The DocumentRouter sends document summaries to the LLM:

{
  "documents": [
    {"doc_id": 1, "title": "API Reference", "summary": "REST API endpoints for..."},
    {"doc_id": 2, "title": "User Guide", "summary": "Step-by-step instructions for..."},
    {"doc_id": 3, "title": "Architecture Guide", "summary": "System design decisions..."}
  ]
}

The LLM selects 1-3 documents most likely to answer the query. This avoids running the full tree search on every document.

Answer Merging¶

If multiple documents produce answers, the merger LLM:

Combines information from all sources
Cites document names: (from "API Reference")
Removes redundancy
Produces a single coherent response

If only one document has useful content, it's returned directly without the merge step.

Pipeline Return Value¶

The RAGPipeline.query() method returns a rich dictionary:

{
    "answer": "The system uses OAuth 2.0 with JWT tokens for...",
    "node_ids": ["1.1", "3.2.1"],           # Selected sections
    "reasoning": "Selected authentication and security sections...",
    "context": "### Authentication Service (Pages 2-3)\n\n...",
    "image_count": 2,
    "images": [{"data": "...", "media_type": "image/png", "caption": "..."}]
}

This metadata powers the RAG Explorer panel in the React UI, giving users full transparency into the retrieval process.

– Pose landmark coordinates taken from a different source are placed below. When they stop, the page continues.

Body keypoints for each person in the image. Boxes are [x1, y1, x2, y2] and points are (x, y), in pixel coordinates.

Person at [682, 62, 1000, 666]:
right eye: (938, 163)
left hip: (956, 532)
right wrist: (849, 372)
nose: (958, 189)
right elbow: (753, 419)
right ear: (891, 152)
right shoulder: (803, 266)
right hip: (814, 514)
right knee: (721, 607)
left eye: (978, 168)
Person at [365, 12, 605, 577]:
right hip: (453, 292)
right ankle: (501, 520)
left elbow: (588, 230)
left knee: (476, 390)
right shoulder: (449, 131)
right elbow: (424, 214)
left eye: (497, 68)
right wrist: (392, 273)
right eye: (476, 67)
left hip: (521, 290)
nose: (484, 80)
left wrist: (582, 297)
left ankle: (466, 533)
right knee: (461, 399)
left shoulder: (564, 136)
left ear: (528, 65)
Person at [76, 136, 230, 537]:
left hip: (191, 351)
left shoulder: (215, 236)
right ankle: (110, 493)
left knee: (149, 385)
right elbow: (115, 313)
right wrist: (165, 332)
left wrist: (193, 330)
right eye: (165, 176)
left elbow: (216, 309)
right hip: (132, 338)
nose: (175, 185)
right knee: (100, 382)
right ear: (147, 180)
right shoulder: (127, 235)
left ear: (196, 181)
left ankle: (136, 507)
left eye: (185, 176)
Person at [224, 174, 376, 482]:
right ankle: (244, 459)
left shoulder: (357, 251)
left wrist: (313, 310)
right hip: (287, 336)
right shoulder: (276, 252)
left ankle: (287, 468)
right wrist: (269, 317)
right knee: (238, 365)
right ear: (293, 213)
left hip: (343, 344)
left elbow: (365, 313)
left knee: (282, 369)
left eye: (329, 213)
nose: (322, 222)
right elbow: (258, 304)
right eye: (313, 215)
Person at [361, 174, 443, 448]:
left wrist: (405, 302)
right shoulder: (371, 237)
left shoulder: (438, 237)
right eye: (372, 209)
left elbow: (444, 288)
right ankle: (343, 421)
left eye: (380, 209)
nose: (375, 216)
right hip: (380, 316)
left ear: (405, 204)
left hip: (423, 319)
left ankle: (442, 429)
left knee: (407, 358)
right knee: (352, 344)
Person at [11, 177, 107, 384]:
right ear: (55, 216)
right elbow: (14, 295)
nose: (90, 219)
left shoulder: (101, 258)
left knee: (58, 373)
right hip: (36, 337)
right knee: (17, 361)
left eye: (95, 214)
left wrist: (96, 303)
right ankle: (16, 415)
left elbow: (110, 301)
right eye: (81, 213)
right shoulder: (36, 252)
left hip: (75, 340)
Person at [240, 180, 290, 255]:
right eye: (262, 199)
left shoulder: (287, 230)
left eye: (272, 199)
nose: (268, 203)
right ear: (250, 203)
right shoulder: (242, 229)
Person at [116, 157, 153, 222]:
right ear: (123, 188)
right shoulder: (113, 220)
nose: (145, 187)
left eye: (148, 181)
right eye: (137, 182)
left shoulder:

Performance Characteristics¶

Operation	Typical Time	Depends On
Tree Search (Stage 1)	1-3 seconds	LLM latency, tree size
Context Assembly (Stage 2)	< 100ms	Number of selected nodes
Answer Generation (Stage 3)	2-5 seconds	Context size, LLM latency
Document Routing	1-2 seconds	Number of documents
Total (single doc)	3-8 seconds	LLM provider & model
Total (multi-doc)	5-15 seconds	Number of routed documents

Quick Index Mode

Use Quick Index during document upload to skip LLM-generated summaries. This makes indexing nearly instant but uses text snippets as summaries, which may slightly reduce search accuracy.